Pinging @sjperkins, as these are opened inside the FitsBeamSourceProvider.

sjperkins commented 4 years ago

It seems that many FitsBeamSourceProvider's are created. Is this strictly necessary? If not, FitsBeamSourceProvider has a close() method:

https://github.com/ska-sa/montblanc/blob/master/montblanc/impl/rime/tensorflow/sources/fits_beam_source_provider.py#L408-L414

which can be called explicitly to close the associated files.

sjperkins commented 4 years ago

It might be worth explicitly calling close() on other SourceProviders too.

o-smirnov commented 4 years ago

We create it here: https://github.com/ratt-ru/CubiCal/blob/master/cubical/data_handler/ms_tile.py#L277, but never destroy it. I think this means there's one kept per every tile (and we don't destroy the tile objects...)

So yeah, we clearly need to close() it in MSTile.save().

Do we need to create multiple ones though, or can we reuse the same one? I think we can...

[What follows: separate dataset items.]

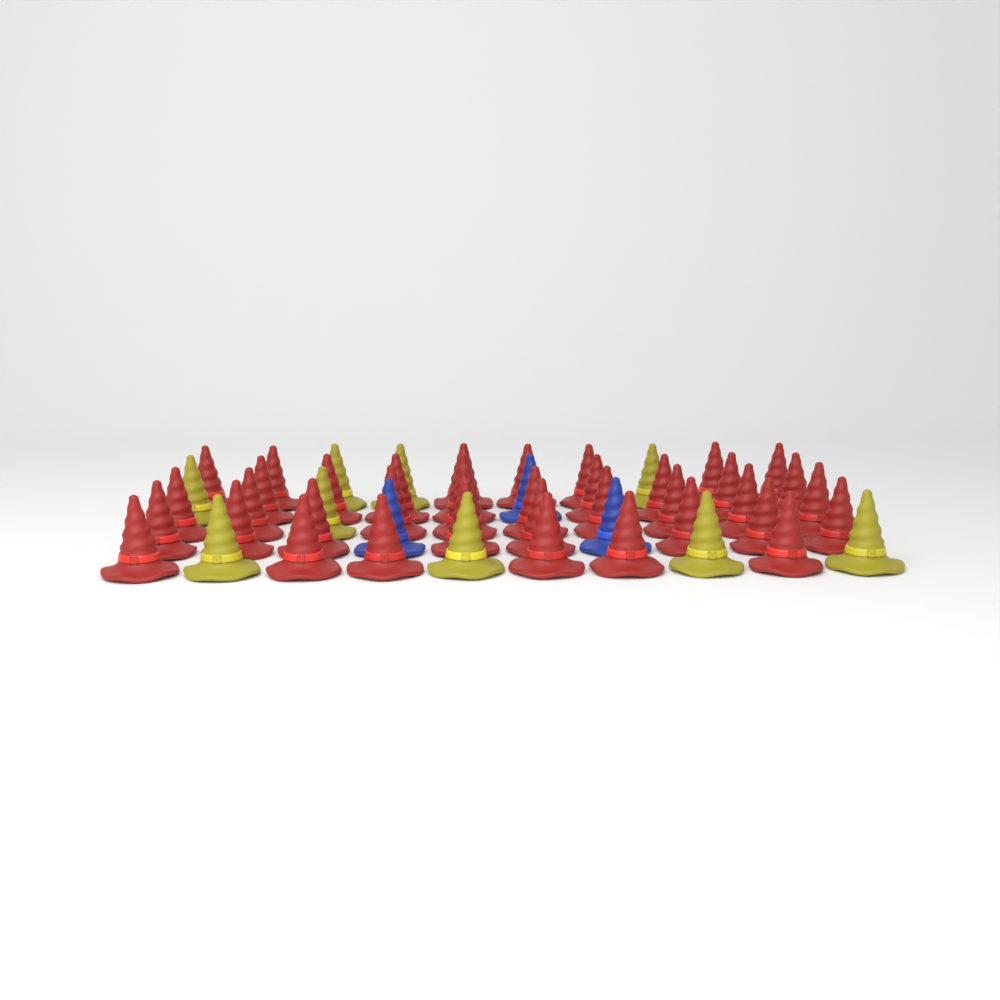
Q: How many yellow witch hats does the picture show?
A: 9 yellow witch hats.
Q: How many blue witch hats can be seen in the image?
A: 3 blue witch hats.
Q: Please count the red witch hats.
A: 38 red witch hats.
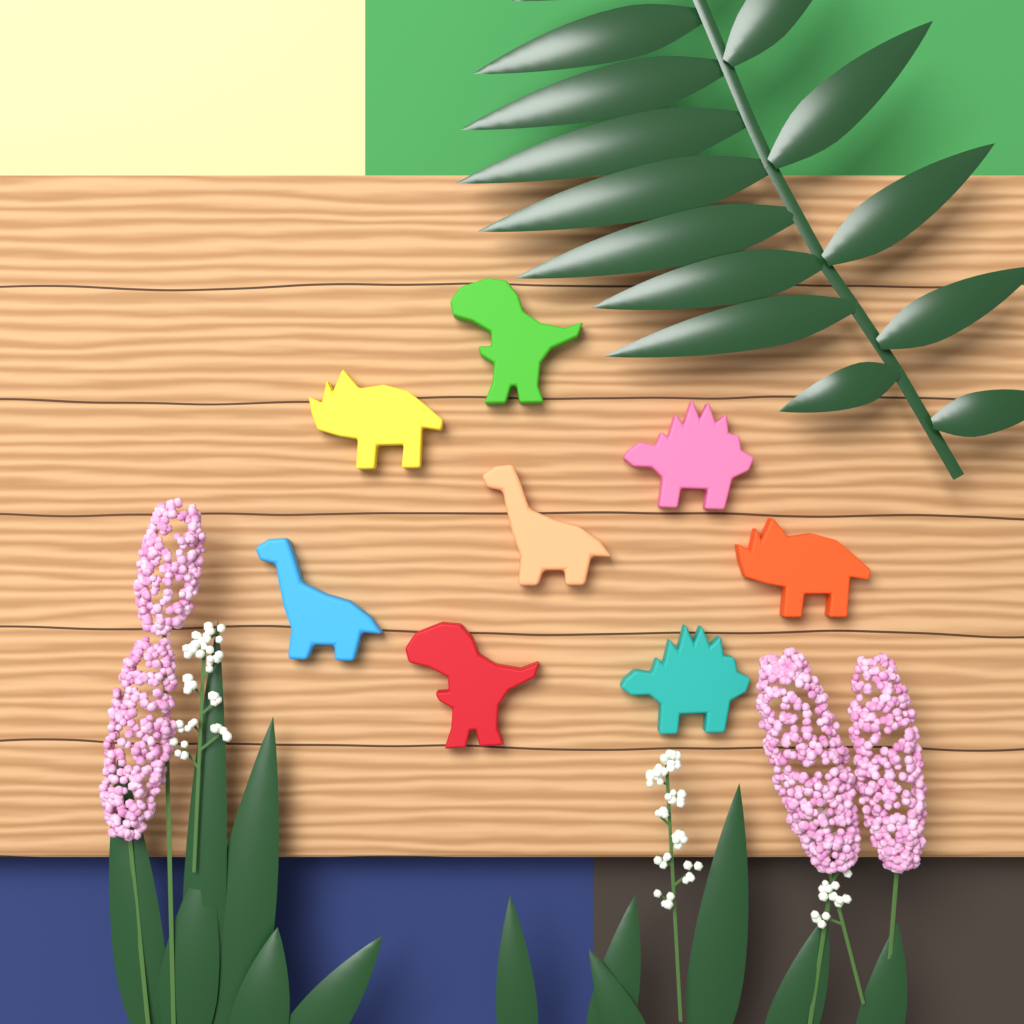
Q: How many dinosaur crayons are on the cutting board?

sjperkins commented 4 years ago

We create it here: https://github.com/ratt-ru/CubiCal/blob/master/cubical/data_handler/ms_tile.py#L277, but never destroy it. I think this means there's one kept per every tile (and we don't destroy the tile objects...)

So yeah, we clearly need to close() it in MSTile.save().

Do we need to create multiple ones though, or can we reuse the same one? I think we can...

Yes it can.

o-smirnov commented 4 years ago

Yep, it doesn't look to depend on anything in the tile per se. So it can be a singleton. I have renamed the issue accordingly.

The other providers do rely on tile-specific data. But they should still be closed after the tile has been processed.

JSKenyon commented 4 years ago

Closed via #402.